Older adults with vitamin B12 levels between 200 – 500 ng/L may also have B-12 deficiency symptoms. This is because many older adults have an impaired ability to absorb B-12 from food sources.
Recommended Daily Values for Vitamin B-12, Thiamin
The Institute of Medicine (part of the US National Academy of Sciences) recommends the following daily intake levels for Vitamin B-12 and Thiamin:
Vitamin B-12: 2.4 mcg (micrograms)/day
Thiamin: 1.2 mg (milligrams)/day
In addition to dietary sources such as milk, cheese, yogurt, eggs, clams, and fish, Vitamin B-12 intake can be increased with oral supplements, transdermal patch, nasal spray, and intramuscular injection.
Vitamin B-1 (Thiamin) Deficiency
With the introduction of Vitamin B-1 (thiamin) fortified cereals and grains during the past few decades, cases of Vitamin B1 deficiency have declined significantly.
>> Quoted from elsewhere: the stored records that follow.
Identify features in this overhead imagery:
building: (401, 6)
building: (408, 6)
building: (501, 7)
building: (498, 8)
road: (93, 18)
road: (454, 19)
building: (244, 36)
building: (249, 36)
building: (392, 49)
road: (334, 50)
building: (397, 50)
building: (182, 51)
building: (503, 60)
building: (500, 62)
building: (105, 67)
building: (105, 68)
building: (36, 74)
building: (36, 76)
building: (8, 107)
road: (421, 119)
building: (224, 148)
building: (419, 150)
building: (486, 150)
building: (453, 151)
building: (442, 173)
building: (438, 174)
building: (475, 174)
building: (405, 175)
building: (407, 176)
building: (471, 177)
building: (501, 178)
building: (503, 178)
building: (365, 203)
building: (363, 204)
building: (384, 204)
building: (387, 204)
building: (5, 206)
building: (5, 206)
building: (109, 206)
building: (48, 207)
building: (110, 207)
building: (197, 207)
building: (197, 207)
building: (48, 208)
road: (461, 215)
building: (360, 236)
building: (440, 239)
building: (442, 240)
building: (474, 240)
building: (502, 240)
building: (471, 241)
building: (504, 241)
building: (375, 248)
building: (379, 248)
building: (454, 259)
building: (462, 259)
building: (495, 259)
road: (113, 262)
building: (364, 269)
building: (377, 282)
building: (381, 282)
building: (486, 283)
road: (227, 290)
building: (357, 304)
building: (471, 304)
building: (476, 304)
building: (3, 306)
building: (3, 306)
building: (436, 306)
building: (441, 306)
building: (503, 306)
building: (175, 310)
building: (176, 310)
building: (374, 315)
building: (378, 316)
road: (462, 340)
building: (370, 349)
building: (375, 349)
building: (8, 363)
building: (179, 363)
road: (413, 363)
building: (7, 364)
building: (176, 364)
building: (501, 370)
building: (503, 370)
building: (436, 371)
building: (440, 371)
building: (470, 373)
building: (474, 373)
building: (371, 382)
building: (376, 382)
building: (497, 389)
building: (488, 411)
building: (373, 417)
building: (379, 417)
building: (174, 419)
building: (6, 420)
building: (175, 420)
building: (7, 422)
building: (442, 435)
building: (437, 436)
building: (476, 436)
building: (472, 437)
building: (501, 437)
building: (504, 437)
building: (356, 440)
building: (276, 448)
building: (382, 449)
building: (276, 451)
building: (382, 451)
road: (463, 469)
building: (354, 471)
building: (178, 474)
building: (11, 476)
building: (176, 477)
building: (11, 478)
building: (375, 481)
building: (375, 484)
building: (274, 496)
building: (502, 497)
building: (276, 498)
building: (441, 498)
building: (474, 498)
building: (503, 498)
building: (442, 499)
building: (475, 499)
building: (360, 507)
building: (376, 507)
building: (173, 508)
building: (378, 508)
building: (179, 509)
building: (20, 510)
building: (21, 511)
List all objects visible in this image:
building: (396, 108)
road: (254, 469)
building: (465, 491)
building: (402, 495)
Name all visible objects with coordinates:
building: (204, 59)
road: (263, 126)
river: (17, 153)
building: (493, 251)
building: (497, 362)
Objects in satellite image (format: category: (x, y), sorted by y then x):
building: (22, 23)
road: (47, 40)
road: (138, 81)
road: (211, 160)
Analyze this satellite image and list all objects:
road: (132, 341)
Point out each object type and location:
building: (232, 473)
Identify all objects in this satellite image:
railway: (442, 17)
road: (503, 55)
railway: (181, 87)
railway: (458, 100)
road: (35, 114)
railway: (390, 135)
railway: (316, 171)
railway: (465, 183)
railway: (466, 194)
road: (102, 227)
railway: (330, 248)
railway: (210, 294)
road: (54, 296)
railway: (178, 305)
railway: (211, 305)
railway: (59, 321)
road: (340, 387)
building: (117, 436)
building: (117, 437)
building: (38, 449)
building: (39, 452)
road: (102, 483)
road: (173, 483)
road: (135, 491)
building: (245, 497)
Currently, the most common causes of Vitamin B-1 deficiency are chronic, acute alcoholism and anorexia. People with Crohn’s disease, and individuals on kidney dialysis are also at risk of Vitamin B-1 deficiency.
Wernicke–Korsakoff syndrome is the typical result of alcoholism induced Vitamin B-1 deficiency. Symptoms include memory loss, impairment of reflex and motor functions, confusion and hallucinations. Infusion therapy with thiamin can reduce symptoms, but memory loss tends to remain in people with Wernicke–Korsakoff syndrome.